DOCUMENTFRAGMENT:
<<<<

Federalisme
(federatie = verbond van groeperingen, staten, organisaties; federeren = tot één verbond samenvoegen; federalist)

In de loop van de geschiedenis werden vele volkeren in één staat samengedrongen (vb. Oostenrijk, Hongarije, Rusland, België) of werden verschillenden staten of landen tot één bond samengevoegd(vb. VSA, Rusland, Zwitserland, West-Duitsland). De bedoeling van dergelijke samensmelting is hoofdzakelijk een machtsstreven, nl. sterker worden door grotere gebieden te bundelen (meer bevolking, meer industrie, meer voorraden, enz.).

Deze bundeling gebeurt in een confederatie (= verbond met zwakke banden t.o.v. de buitenstaanders, vb. Britse Gemenebest) of in een federatie (= een unie van soevereine staten die hun macht delen met de centrale federale regering (vb; de VSA, de Bondsrepubliek Duitsland, de vroegere Sovjet-Unie).

>>>>

DE OPDRACHTEN:
1. Vertaal de volgende zin uit de tekst over federalisme in het Engels: "De bedoeling van dergelijke samensmelting is hoofdzakelijk een machtsstreven, nl. sterker worden door grotere gebieden te bundelen (meer bevolking, meer industrie, meer voorraden, enz.)."
2. Herhaal letterlijk het stuk uit de tekst over federalisme dat begint bij "Deze bundeling gebeurt" en doorloopt tot en met "de vroegere Sovjet-Unie).".
3. Schrijf het volgende deel van de tekst over federalisme, aansluitend op de laatste zin.

VERZAMELDE ITEMS:

<<<<

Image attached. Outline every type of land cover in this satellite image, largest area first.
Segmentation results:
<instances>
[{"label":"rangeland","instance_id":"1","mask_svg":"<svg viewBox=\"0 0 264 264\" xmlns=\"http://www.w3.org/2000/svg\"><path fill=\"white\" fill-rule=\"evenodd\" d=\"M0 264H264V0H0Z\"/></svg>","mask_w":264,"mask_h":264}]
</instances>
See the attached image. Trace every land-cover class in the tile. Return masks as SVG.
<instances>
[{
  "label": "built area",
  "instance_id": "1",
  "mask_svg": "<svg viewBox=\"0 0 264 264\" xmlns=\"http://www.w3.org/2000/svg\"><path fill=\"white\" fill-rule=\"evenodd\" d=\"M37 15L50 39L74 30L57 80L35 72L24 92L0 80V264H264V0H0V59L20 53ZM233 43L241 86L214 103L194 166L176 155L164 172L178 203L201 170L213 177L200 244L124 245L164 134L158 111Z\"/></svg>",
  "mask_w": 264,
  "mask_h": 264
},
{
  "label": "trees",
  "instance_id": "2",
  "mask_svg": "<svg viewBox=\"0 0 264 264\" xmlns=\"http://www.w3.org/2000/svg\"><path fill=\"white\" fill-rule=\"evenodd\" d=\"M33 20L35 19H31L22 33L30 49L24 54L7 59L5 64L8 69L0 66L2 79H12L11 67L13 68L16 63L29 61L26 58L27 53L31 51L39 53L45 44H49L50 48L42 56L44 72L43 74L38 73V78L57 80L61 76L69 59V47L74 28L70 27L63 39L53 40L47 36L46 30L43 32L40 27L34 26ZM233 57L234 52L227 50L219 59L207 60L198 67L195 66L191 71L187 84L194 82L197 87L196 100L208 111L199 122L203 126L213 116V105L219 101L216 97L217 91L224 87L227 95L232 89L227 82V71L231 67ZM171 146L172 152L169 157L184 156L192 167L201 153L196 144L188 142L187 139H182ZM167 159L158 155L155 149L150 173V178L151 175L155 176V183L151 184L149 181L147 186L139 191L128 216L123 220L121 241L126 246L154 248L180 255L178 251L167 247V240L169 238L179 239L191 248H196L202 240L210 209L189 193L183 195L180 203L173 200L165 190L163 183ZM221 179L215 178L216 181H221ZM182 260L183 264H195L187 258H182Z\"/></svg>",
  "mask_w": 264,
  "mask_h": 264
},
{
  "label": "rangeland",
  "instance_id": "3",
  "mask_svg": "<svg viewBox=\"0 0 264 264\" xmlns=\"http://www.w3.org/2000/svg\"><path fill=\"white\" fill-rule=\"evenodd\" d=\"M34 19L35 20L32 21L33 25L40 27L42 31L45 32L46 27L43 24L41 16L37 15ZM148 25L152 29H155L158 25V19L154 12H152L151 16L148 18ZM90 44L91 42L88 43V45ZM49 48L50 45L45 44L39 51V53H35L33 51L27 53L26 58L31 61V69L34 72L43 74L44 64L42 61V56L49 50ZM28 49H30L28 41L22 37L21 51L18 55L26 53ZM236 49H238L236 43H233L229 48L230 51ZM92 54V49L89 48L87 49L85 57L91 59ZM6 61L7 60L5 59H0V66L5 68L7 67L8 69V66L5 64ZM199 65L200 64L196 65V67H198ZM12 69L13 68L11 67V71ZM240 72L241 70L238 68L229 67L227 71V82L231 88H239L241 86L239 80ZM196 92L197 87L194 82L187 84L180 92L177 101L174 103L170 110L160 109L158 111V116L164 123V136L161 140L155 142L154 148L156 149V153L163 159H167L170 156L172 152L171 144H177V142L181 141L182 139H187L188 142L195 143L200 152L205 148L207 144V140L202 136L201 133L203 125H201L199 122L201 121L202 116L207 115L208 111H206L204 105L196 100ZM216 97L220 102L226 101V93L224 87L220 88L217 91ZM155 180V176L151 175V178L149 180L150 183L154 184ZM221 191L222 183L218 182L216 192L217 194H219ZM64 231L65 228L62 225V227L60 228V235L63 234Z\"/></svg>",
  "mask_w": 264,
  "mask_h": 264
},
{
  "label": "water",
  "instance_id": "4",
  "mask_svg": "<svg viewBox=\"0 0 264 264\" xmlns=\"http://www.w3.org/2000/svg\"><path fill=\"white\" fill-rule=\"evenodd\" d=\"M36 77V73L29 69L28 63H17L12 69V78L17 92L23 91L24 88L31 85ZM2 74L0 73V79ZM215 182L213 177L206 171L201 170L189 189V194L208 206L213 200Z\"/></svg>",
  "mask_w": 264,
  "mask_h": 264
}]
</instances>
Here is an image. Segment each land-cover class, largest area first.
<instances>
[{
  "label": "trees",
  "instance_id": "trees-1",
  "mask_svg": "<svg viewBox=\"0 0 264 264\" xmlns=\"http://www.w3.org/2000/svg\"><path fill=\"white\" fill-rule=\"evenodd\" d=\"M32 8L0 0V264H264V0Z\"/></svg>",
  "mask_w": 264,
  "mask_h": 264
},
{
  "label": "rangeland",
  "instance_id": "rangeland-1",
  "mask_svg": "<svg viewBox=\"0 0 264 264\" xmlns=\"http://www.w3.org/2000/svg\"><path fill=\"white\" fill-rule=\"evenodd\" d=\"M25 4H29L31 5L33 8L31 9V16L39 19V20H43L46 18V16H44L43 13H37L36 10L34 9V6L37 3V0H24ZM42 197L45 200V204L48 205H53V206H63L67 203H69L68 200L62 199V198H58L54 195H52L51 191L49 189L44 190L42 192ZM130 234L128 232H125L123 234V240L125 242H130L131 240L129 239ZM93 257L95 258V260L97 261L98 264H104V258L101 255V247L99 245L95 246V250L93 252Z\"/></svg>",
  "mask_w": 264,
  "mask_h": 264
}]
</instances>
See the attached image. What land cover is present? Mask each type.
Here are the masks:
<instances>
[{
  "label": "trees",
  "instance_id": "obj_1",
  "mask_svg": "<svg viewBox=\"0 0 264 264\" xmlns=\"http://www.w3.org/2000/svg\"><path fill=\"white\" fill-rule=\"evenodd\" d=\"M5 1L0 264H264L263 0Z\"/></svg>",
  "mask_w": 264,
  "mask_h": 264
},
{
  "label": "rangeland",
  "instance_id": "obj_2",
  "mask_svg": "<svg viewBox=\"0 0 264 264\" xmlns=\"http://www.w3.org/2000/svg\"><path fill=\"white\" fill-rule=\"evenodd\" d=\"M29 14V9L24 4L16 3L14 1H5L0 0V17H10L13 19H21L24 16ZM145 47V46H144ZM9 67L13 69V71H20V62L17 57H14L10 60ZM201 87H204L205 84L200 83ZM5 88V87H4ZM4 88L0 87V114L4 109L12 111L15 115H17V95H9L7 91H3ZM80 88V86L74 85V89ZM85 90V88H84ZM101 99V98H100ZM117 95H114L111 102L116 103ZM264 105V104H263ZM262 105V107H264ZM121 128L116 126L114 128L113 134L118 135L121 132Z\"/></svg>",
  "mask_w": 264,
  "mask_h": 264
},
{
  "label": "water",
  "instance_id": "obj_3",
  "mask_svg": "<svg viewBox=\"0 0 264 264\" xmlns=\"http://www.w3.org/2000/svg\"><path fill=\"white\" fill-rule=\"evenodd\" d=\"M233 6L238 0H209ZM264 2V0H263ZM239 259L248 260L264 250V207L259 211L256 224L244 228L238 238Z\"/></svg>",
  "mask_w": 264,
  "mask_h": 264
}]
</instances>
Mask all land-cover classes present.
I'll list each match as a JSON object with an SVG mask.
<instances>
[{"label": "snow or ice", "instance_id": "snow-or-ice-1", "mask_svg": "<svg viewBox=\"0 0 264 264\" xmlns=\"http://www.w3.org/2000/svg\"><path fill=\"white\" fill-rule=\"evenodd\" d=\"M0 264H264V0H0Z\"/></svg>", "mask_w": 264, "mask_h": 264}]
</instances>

>>>>

SCHRIFTELIJKE ANTWOORDEN:
1. The purpose of such a merger is mainly a striving for power, namely becoming stronger by combining larger territories (more population, more industry, more supplies, etc.).

2.
Deze bundeling gebeurt in een confederatie (= verbond met zwakke banden t.o.v. de buitenstaanders, vb. Britse Gemenebest) of in een federatie (= een unie van soevereine staten die hun macht delen met de centrale federale regering (vb; de VSA, de Bondsrepubliek Duitsland, de vroegere Sovjet-Unie).

3.
De bedoeling van federalisme moet zijn: elke bevolkingsgroep tot haar recht laten komen, niet om de begunstigden nog vlugger te laten vooruitkomen (= nationalistisch federalisme), maar om een toenadering tussen alle bevolkingsgroepen mogelijk te maken en aldus de arbeidersbeweging te versterken. Het grootste voordeel van federalisme is dat het gezag democratischer kan worden (= dichter bij de bevolking staan; de verzuchtingen beter kennen), maar het grootste risico is de verscherping van de verdeeldheid tussen de bevolkingsgroepen. Dit risico steekt in de nationalistische tendensen en moet bekampt worden door de socialistische opvatting over federalisme, nl. de gelijkwaardigheid van de volkeren om samen te strijden voor een socialistische wereld (-> internationalisme)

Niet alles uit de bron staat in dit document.